(Audio)
I will make them one nation upon the land,
in the mountains of Israel,
and there shall be one prince for them all.
Never again shall they be two nations,
and never again shall they be divided into two kingdoms.
Jesus wants to form one people over whom he will be shepherd and king forever. This is an amazing gift of grace whereby he abolishes the divisions among the people, "that he might create in himself one new man in place of the two, so making peace, and might reconcile us both to God in one body through the cross, thereby killing the hostility" (see Ephesians 2:15-16). The barriers he breaks down to make this possible are both between us and our neighbors and between us and God. This is atonement or at-one-ment, in the deepest sense of the word.
"What are we going to do?
This man is performing many signs.
If we leave him alone, all will believe in him,
and the Romans will come
and take away both our land and our nation."
We sometimes act like the chief priests and the Pharisees. If Jesus is the center it means we are not the center. We had plans and now these plans are threatened by Jesus acting in ways that go beyond what we can understand of our circumstances.

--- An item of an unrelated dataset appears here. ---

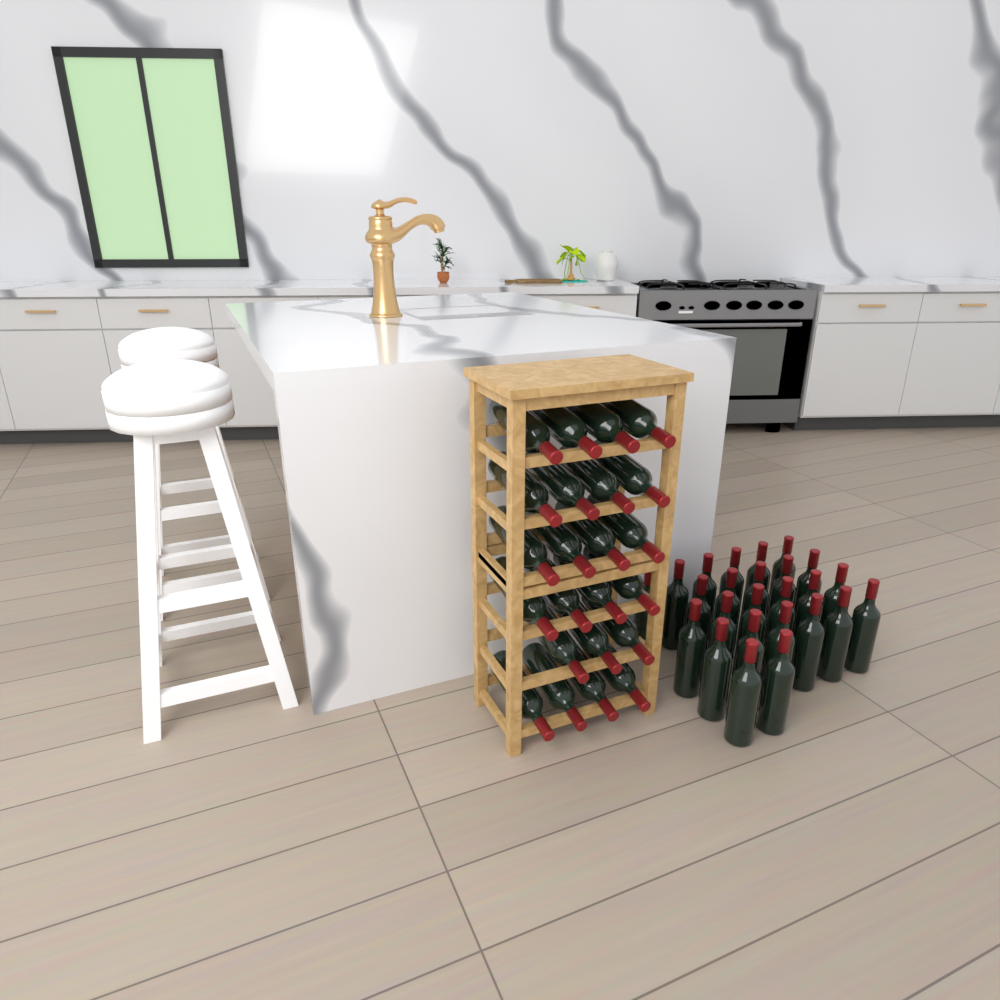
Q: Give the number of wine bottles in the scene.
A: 48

We search for ways to take back control and so rebel. Yet even though we fail the Kingdom of Jesus is designed to absorb our failures and convert them into redemption and new life.
He did not say this on his own,
but since he was high priest for that year,
he prophesied that Jesus was going to die for the nation,
and not only for the nation,
but also to gather into one the dispersed children of God.
Let us place Jesus at the center of our lives unconditionally. Only then can we know the oneness of deepest fellowship that has always been the most fundamental of our hidden desires.
He who scattered Israel, now gathers them together,
he guards them as a shepherd his flock.